While his @AddoSeattle Instagram account is mostly tiles of upcoming meals, @EricRiveraCooks has videos of takeout cartons and bottles of wine ready for pickup and some noodles emerging from a pasta extruder, along with screenshots of news stories on the plight of restaurants, and boxes full of kraft-paper food containers stacked up in the unused dining room. The artsy shots he favored before the crisis have given way to these more matter-of-fact updates and offerings.

(Rivera has Facebook, Instagram, and Twitter accounts, in some cases more than one on each platform, and also spends significant money on social media advertising, but, you know, poco a poco.)

He also advises chefs to start using a payment processing system where customers order everything ahead of time. Addo’s team uses the Tock platform, where diners can purchase their meals online, then just show up to eat (or now pick up) at the time they’ve selected. Crisis or not, an ordering system like this is a huge help for restaurant owners. They don’t need to guess how many diners will be in on a given night. Chefs know how much staff they need for every shift. Food waste shrinks; Tuesday’s unsold roast chicken no longer needs to be flipped into Wednesday’s blue-plate special. In an industry where margins are notoriously razor-thin, it’s a godsend.

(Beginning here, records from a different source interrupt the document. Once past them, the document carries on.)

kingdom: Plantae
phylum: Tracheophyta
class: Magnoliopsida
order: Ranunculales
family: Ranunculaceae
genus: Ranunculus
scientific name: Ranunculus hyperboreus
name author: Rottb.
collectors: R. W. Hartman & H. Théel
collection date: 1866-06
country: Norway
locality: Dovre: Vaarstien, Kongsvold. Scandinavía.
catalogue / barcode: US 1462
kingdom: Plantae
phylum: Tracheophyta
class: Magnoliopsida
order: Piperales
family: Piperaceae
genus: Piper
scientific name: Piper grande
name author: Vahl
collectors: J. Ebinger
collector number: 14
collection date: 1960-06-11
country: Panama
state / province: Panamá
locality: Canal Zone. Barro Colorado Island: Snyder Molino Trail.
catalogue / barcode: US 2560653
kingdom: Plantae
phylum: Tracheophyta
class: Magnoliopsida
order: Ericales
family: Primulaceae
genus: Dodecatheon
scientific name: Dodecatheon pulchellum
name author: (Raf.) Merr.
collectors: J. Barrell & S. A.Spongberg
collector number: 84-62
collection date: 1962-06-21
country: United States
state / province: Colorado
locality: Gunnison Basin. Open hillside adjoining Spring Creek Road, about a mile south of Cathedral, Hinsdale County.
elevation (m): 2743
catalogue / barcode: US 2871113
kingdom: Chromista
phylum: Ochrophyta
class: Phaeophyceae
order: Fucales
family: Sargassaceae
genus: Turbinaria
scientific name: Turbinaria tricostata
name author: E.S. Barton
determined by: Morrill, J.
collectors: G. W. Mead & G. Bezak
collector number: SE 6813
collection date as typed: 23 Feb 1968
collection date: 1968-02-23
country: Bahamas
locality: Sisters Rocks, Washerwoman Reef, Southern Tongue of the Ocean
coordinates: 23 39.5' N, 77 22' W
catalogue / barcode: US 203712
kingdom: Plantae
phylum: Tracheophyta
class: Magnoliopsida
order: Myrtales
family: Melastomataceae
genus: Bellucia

“It allows chefs to treat their offerings like retail items,” Rivera says. It also eliminates cash and on-site point of sale transactions (with touchscreens and pens), and also facilitates contact-free handoffs, critical in the age of pandemics.

Restaurateurs can also make the purchase as easy as possible by linking the social media posts to the sales platform. This allows someone to click on a Facebook post about a meal and be sent straight to the purchase page on Tock.

Feeding Needs

Something unique that coronavirus is bringing about is a shift in the kind of food that customers want and how they get it.

“Focus less on what you’re used to doing and more on what people need. Think of the things that would be nice if you are sitting on the couch or need a little pick-me-up. Don’t get too wordy or descriptive,” he says. If ever there was a good time to branch out or go off brand, this would be it. “Plan on underselling and overdelivering, and people will be really happy with that.”

With Addo’s customers being home all day, Rivera and his crew are adapting to a big shift in the restaurant’s schedule. “The dinner rush doesn’t happen at 7:30 anymore. People want to pick up early and eat [at home] at the same time they normally do.” This means Addo is in the thick of deliveries in the late afternoon. In the early evening, they shift into restaurant pickups.